California’scertified annual financial report for the 2019 fiscal year — which ended 16 months ago — is later than any other state’s, a dubious distinction in a corner of the bond market known for the slow pace of such disclosures.
California had blamed the delay on the difficulty multiple agencies had with rolling out a new accounting system called the Financial Information System for California (FI$Cal), a $1.06 billion modernization project that has ballooned in cost since originalestimates. The coronavirus pandemic subsequently complicated the task.
Many other states were far more timely, closing the books on their years within six months. Big companies do it even faster: Securities and Exchange Commission rules require them to file their annual reports within 60 days.
While California does provide regular updates on budgets and debt, the so-called CAFR includes other information such as pension liabilities that are integral to rating-company decisions. The document filed Friday showed the state’s sum of liabilities, deferred inflows and net position had grown to $329 billion from $310 billion the previous year.

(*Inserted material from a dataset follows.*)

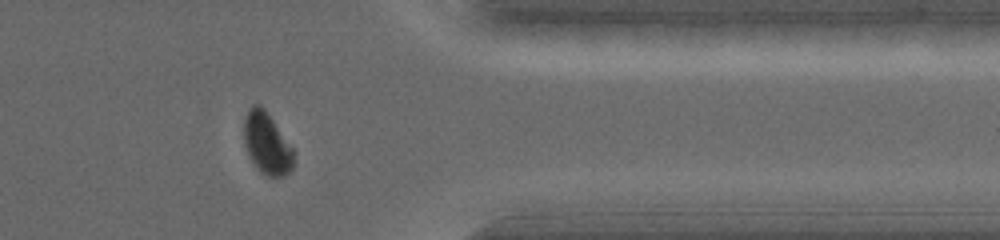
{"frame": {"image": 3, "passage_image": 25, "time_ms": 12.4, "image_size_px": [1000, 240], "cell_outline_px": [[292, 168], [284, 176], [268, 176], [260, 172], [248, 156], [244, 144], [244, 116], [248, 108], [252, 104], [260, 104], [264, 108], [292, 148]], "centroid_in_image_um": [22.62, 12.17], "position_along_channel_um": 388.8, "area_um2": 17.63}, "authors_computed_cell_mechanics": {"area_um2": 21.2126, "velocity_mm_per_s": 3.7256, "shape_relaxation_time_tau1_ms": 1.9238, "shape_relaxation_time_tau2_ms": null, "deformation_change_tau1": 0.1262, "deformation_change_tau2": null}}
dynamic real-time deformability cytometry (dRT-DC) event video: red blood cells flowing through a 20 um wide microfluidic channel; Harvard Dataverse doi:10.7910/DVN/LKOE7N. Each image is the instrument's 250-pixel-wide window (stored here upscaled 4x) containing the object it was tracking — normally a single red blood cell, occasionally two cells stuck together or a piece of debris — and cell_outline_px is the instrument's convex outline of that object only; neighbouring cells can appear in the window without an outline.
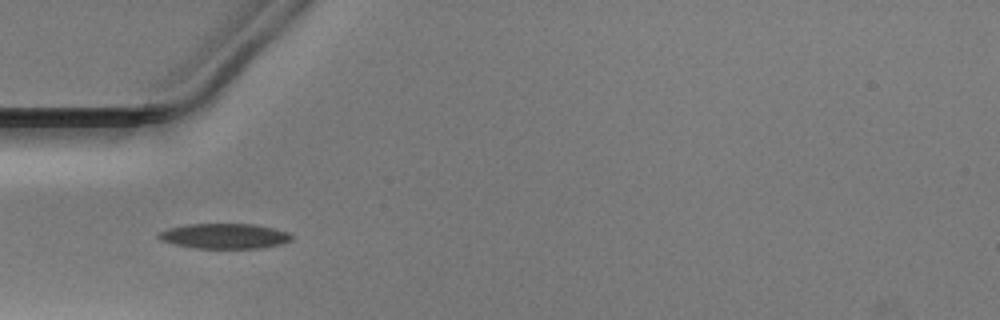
{"species": "Egyptian fruit bat (a non-hibernating species)", "species_latin": "Rousettus aegyptiacus", "temperature_condition": "warm", "stored_images_in_passage": 37, "camera_frame_rate_fps": 3000, "um_per_image_px": 0.085, "animal": {"sex": "male"}, "frame": {"image": 1, "passage_image": 2, "time_ms": 0.333, "image_size_px": [1000, 320], "cell_outline_px": [[292, 240], [280, 244], [260, 248], [192, 248], [176, 244], [164, 240], [156, 236], [156, 232], [168, 228], [188, 224], [256, 224], [276, 228], [288, 232], [292, 236]], "centroid_in_image_um": [19.1, 20.05], "position_along_channel_um": 65.9, "area_um2": 19.54}}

State Controller Betty Yee had pushed back her estimates several times for when the 2019 report would come out because of the difficulties the state’s departments had in using the new technology to produce their statements that go into it. Even Illinois, on the brink of being the first U.S. state to fall to junk status, filed its 2019 audit in April, or about 10 months after the end of its fiscal year.

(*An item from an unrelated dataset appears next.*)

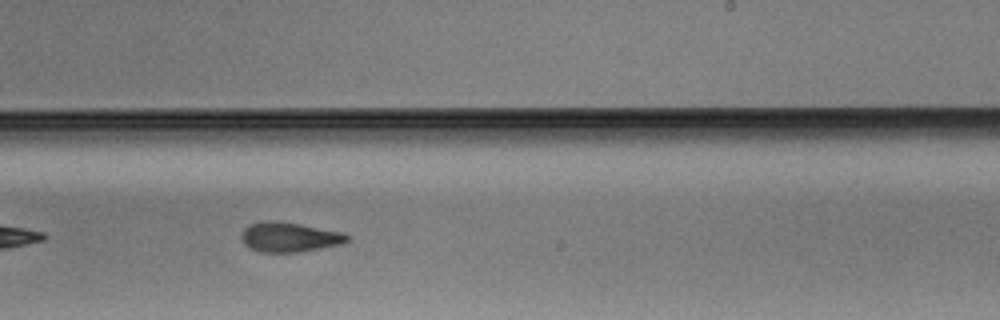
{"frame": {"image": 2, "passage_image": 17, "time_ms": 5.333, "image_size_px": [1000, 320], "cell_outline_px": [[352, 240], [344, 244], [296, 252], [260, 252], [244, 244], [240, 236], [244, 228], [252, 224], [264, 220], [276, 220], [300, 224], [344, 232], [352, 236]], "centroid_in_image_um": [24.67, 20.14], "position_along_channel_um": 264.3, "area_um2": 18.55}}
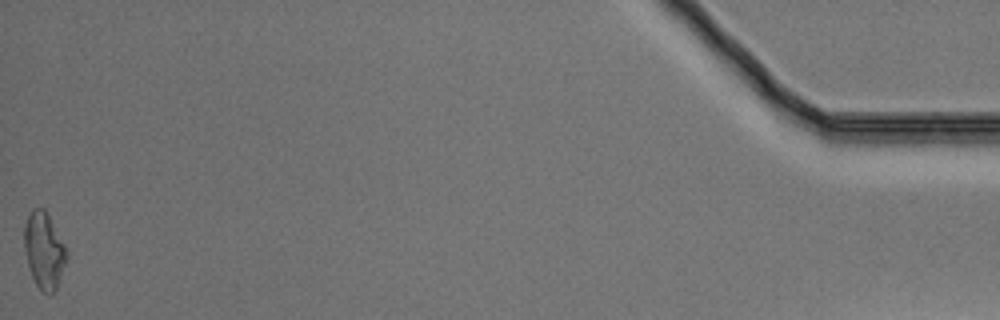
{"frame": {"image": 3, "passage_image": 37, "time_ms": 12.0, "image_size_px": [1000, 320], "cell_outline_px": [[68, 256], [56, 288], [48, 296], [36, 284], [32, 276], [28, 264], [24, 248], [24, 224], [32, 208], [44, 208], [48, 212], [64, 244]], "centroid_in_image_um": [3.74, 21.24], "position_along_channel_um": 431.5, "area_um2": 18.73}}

To be sure, investors are more concerned about the state’s response to closing the deficits triggered by the pandemic than about a document that lays out its fiscal position before the onset of the worst recession of modern times.

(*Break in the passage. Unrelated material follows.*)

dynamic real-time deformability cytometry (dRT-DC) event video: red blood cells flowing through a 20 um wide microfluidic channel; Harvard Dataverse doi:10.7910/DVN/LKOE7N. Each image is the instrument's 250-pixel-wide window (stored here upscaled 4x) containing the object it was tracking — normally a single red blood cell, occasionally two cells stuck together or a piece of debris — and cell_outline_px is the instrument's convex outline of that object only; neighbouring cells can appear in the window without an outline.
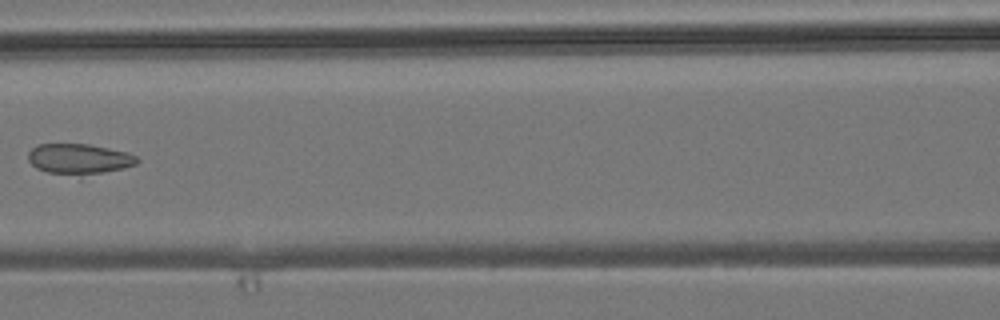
{"species": "common noctule bat (a hibernating species)", "species_latin": "Nyctalus noctula", "temperature_condition": "room temperature", "stored_images_in_passage": 6, "camera_frame_rate_fps": 3000, "um_per_image_px": 0.085, "animal": {"sex": "male", "body_mass_g": 19.2, "forearm_length_mm": 51.8}, "frame": {"image": 1, "passage_image": 6, "time_ms": 6.667, "image_size_px": [1000, 320], "cell_outline_px": [[140, 160], [136, 164], [124, 168], [104, 172], [48, 172], [36, 168], [28, 160], [28, 152], [36, 144], [88, 144], [128, 152], [136, 156]], "centroid_in_image_um": [6.73, 13.45], "position_along_channel_um": 159.9, "area_um2": 18.55}}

But the outdated statements illustrate a long-running gripe about the loose disclosure rules in the $3.9 trillion municipal market. They also leave taxpayers unaware of long-term expenses like workers’ pensions, said David Crane, an adviser to former Governor Arnold Schwarzenegger and president of Govern For California, which funds state lawmakers’ campaigns.
The costs of these obligations aren’t necessarily disclosed in annual budgets but get “spread out over time,” Crane said before the 2019 filing came out.
“It’s all created without voter approval or knowledge. That’s what the CAFR discloses,” he said. “And that’s how you find out the truth about an enterprise.”